Making Music Ableton Book Download

Problem:

Creative musicians find inspiration in other music. While we seek to make music that is uniquely our own, every other piece of music we hear is automatically processed and becomes an unconscious part of our musical vocabulary. Taking too much is theft. Taking too little fails to acknowledge our influences.

For musicians who aim to find and develop a unique voice, there will always be an internal conflict to resolve when hearing music that is inspiring. To truly be original, is it necessary to ignore all external influence? How much can you “take” from other music before what you’ve made no longer feels like it’s yours? What and where is the boundary between homage/inspiration and plagiarism/copying?

Unfortunately, these aren’t questions with “right” answers. Objective legal issues aside, each artist needs to determine their own level of comfort when borrowing from other sources. But there are some strategies that let you infuse your own work with the “essence” of your inspiration, while simultaneously forcing you to make something new. One of these is to write a catalog of attributes.

Ableton Music Download

Solution:

Listen carefully—and many times—to the piece that inspires you (the “source”). Study it, element by element and layer by layer, until you can write down a catalog of its attributes. Once the catalog feels complete, set aside the original source, instead referring only to the catalog as a template for your own new work (the “target”).

Consider the attributes of sound, harmony, melody, rhythm, and form. Write something concrete about what you hear for each attribute. If you re comfortable with notation, feel free to use it in your catalog, but sparingly; the goal is to capture only the framework or scaffolding of the source, including the aspects that make it inspiring, but without simply recreating it. You should end up with a description, not a transcription.

The catalog’s level of detail may vary depending on a variety of factors: your own ability to translate what you hear into words, the depth and complexity of the source, the amount of time you choose to spend, etc. What is important is not the actual level of specificity, but only that it gives you enough to use as a template without having to refer to the original again during your own creation process.
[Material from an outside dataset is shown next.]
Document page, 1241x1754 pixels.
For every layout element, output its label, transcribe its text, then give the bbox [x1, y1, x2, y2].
A basic catalog of attributes might look like this:

  • 122 bpm
  • Sound elements: drums, (808, four-on-the-floor, lots of filter motion on closed hats), bass line (FM-ish?), electric piano (distorted but dry), female vocals (breathy verses, full-voice choruses), lead synth (big supersaw, but only after the second chorus).
  • Harmony: mostly D minor alternating with A major until breakdown. Breakdown section is in D major (sort of?). After breakdown, rest of track is in E minor alternating with B major.
  • Melody: not much. Lots of D, with occasional jumps up to A and down to B♭.
  • Rhythm: four-on-the-floor drums (basic house beat). Bass line is mostly offbeat eighth notes (trance influence?). Cool metallic hit on the “and” of beat 2 every four bars.
  • Form: additive layering; drums start, then each element enters one by one. At breakdown, everything drops out except hi-hats and bass line, then rebuilds additively. Form is all 16- and 32-bar sections. (Verse 16, Verse 16, Chorus 16, Breakdown 32, Chorus 16, Chorus 16)

Making Music Ableton Book Downloads

This catalog of attributes could describe an endless number of new works. In fact, you can probably hear music that fits these attributes in your head already. It is complete enough to serve as a template but not so descriptive as to allow for a recreation of any particular piece of existing music; if two musicians read the catalog, there would be almost no possibility that they would use it to write the same thing. Now try to put yourself in the mindset of one of those musicians; using only the catalog as a recipe, make something new.